Tabanan, Badan Pengawas Pemilihan Umum Republik Indonesia menegaskan fleksibilitas penyesuaian target kinerja tahun 2026 dalam rapat sosialisasi draft Perjanjian Kinerja (Perkin) yang digelar secara daring, Kamis (26/2/2026). Kebijakan ini membuka ruang bagi satuan kerja, termasuk Bawaslu Kabupaten Tabanan, untuk menyesuaikan target dengan kondisi efisiensi anggaran, sepanjang disertai argumentasi yang rasional dan akuntabel.
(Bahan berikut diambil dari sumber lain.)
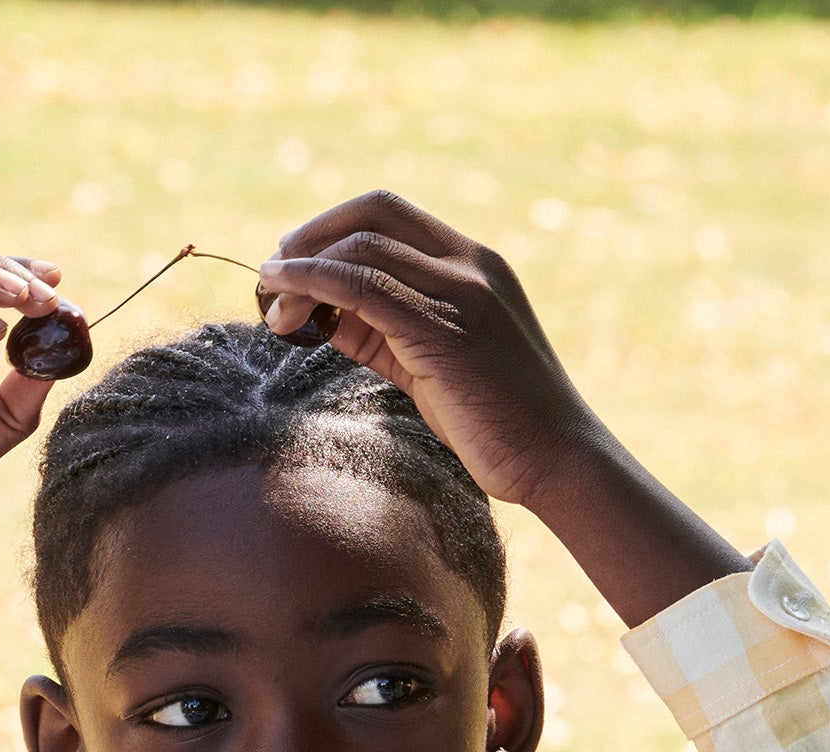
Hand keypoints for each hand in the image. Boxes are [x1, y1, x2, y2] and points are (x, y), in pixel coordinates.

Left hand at [259, 191, 747, 623]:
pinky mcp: (443, 329)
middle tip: (271, 275)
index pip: (390, 215)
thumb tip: (324, 318)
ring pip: (361, 249)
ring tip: (272, 306)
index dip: (332, 230)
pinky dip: (314, 285)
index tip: (294, 264)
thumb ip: (387, 334)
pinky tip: (285, 304)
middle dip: (311, 236)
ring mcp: (460, 291)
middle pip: (372, 214)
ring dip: (303, 270)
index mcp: (476, 263)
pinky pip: (363, 287)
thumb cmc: (498, 425)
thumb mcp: (435, 366)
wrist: (558, 460)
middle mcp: (470, 264)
Bawaslu Kabupaten Tabanan diwakili Plh. Kasubag Administrasi Sylvia Dwipahani, didampingi staf I Dewa Made Ananta Wijaya dan Ni Wayan Ely Prianti. Sosialisasi turut dihadiri jajaran Bawaslu Provinsi dan Kabupaten/Kota se-Indonesia.

Dalam pemaparannya Bapak Evan Biro Perencanaan dan Organisasi Bawaslu RI menekankan bahwa Perkin merupakan komitmen kinerja antara pimpinan dan kepala sekretariat yang menjadi alat ukur pencapaian sasaran strategis, indikator kinerja, target, serta program dan kegiatan. Dokumen ini juga menjadi dasar monitoring dan evaluasi  serta pijakan utama dalam penyusunan Laporan Kinerja Instansi Pemerintah (LKIP).
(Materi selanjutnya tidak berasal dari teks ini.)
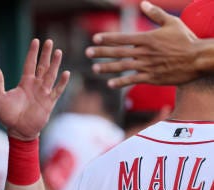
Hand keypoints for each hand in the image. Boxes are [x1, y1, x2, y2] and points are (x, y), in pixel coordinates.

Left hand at [0, 38, 69, 140]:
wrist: (18, 131)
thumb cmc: (8, 116)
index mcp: (24, 83)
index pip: (29, 64)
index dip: (32, 53)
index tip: (36, 41)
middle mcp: (35, 86)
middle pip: (42, 66)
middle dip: (46, 54)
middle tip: (50, 42)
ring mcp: (43, 93)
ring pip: (51, 75)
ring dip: (55, 64)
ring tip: (58, 52)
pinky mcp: (49, 103)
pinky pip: (56, 91)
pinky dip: (61, 83)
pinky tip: (65, 73)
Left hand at [85, 0, 199, 87]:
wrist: (198, 59)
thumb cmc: (186, 39)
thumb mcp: (172, 23)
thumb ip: (156, 14)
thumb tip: (143, 3)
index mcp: (147, 38)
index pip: (123, 38)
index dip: (108, 38)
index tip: (95, 38)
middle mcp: (144, 52)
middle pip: (118, 52)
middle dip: (101, 52)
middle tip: (87, 53)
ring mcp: (147, 66)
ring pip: (123, 67)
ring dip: (107, 68)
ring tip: (95, 68)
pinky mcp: (151, 77)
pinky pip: (133, 80)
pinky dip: (121, 82)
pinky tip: (110, 84)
Lebih jauh dijelaskan, apabila terjadi perubahan anggaran pada tahun berjalan baik pergeseran, pengurangan, maupun penambahan maka Perkin dapat disesuaikan melalui perubahan perjanjian kinerja. Untuk level penyusunan, Perkin wajib dibuat oleh pejabat eselon II, sementara Kepala Bagian dan Kepala Subbagian bersifat opsional dengan mengacu pada indikator Rincian Output (RO) dalam Rencana Kerja.
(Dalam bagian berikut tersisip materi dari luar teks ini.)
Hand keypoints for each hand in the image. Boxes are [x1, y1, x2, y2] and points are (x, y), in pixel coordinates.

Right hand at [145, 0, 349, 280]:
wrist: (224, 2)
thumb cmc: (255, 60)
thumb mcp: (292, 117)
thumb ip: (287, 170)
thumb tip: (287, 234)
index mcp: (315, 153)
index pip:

Dalam konteks keterbatasan anggaran 2026, satuan kerja diberi kesempatan menurunkan target kinerja apabila dinilai terlalu tinggi, dengan syarat mampu memberikan argumentasi yang dapat dipertanggungjawabkan kepada Inspektorat maupun Kementerian PANRB.

Sementara itu, Ryan Muliansyah dari Bagian Pengarsipan Bawaslu RI menyampaikan bahwa mulai tahun 2026 penginputan Perkin akan dilakukan melalui aplikasi Srikandi. Penggunaan sistem ini bertujuan memperkuat tata kelola administrasi dan pengarsipan berbasis digital. Setiap satuan kerja juga diminta mencantumkan nama PIC monitoring dan evaluasi sebagai langkah penguatan pengendalian kinerja internal.

Melalui sosialisasi ini, Bawaslu Kabupaten Tabanan menegaskan komitmennya menyusun Perjanjian Kinerja 2026 secara adaptif, terukur, dan akuntabel, guna memastikan pelaksanaan tugas pengawasan berjalan efektif serta selaras dengan arah strategis lembaga.